Saturday, August 2, 2008

On Waking


I've decommissioned my alarm clock for the summer, and without it I've been waking up around 7:15. I'm not sure why this is, if the light trips some wire or the church bells ring or I simply tire of sleep. At 7:15 I open my eyes. I gather up my worries. I don't dawdle getting out of bed, because waking up is like learning anew each day the darkest secret of the friend of your heart: once you know, things are never easy again.

The particular pleasure of Saturday mornings is retrieving the paper. I hunt for flip flops or rain boots or other inappropriate footwear. I open the front door, the door that only gets opened on newspaper days. I clump out into the morning, which is always new and wet like a calf. I stoop. I grab ahold of that blue plastic sleeve. I get two more mosquito bites on the back of my thigh.

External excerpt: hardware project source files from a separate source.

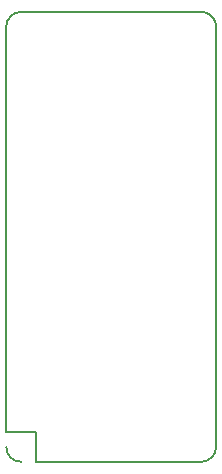
<source format=gbr>
G04 #@! TF.FileFunction,Legend,Bot*
%FSLAX46Y46*%
G04 Gerber Fmt 4.6, Leading zero omitted, Abs format (unit mm)*
G04 Created by KiCad (PCBNEW 4.0.7-e2-6376~58~ubuntu16.04.1) date Mon Dec 18 21:23:22 2017*
%MOMM*%
%LPD*%
G01*
G04 APERTURE LIST*
%ADD10C,0.100000*%
%ADD11C,0.150000*%
G04 APERTURE END LIST*
D10*
D11*
X156819600Y-95656400D02*
G75*
G02X158089600Y-94386400I1270000J0D01*
G01*
X173329600Y-94386400D02*
G75*
G02X174599600Y-95656400I0J-1270000D01*
G01*
X174599600Y-131216400D02*
G75*
G02X173329600Y-132486400I-1270000J0D01*
G01*
X158089600Y-132486400D02*
G75*
G02X156819600Y-131216400I0J1270000D01*
G01*
X174599600Y-95656400D02*
X174599600Y-131216400D01*
X158089600Y-94386400D02*
X173329600Y-94386400D01*
X156819600Y-129946400D02*
X156819600Y-95656400D01*
X159359600Y-129946400D02*
X156819600Y-129946400D01*
X159359600Y-132486400D02*
X159359600Y-129946400D01*
X159359600Y-132486400D02*
X173329600Y-132486400D01*
M02*

</source>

I am a mosquito celebrity. It's the only conclusion to be drawn in the face of the evidence. Maybe not Paris Hilton but Nicole Richie at least: wherever I go, no matter how much I strive for anonymity, I'm trailed by a black, whining cloud of admirers. Friends are ignored. Dark sunglasses don't fool anyone. I itch.

This is because I am, in addition to being famous, highly allergic. Subsequent to being accosted by mosquitoes, I develop welts the size of the larger denominations of currency. These slowly ripen from pink and white to a deep, empurpled red. And did I mention the itching?

(I tried to take a picture of the carnage using my computer's Photobooth application, but thanks to the contortions required to lay the appropriate pound of flesh before the computer camera whilst maintaining my ability to depress the enter key, the results were unfit for the consumption of minors.) (If you wonder why in the hell I didn't just use a digital camera, see this post.)

It's simple math, really. Two minutes outside equals two mosquito bites. A brief hitch in the swing of the day equals several hours of trying to figure out a way to gracefully scratch the back of my thighs. None of which stops me from stumping out to get the paper.

It makes me wonder how many of our pleasures come with that little backhanded slap of pain. It makes me wonder if there's any gift not admixed with something raw and red and itchy.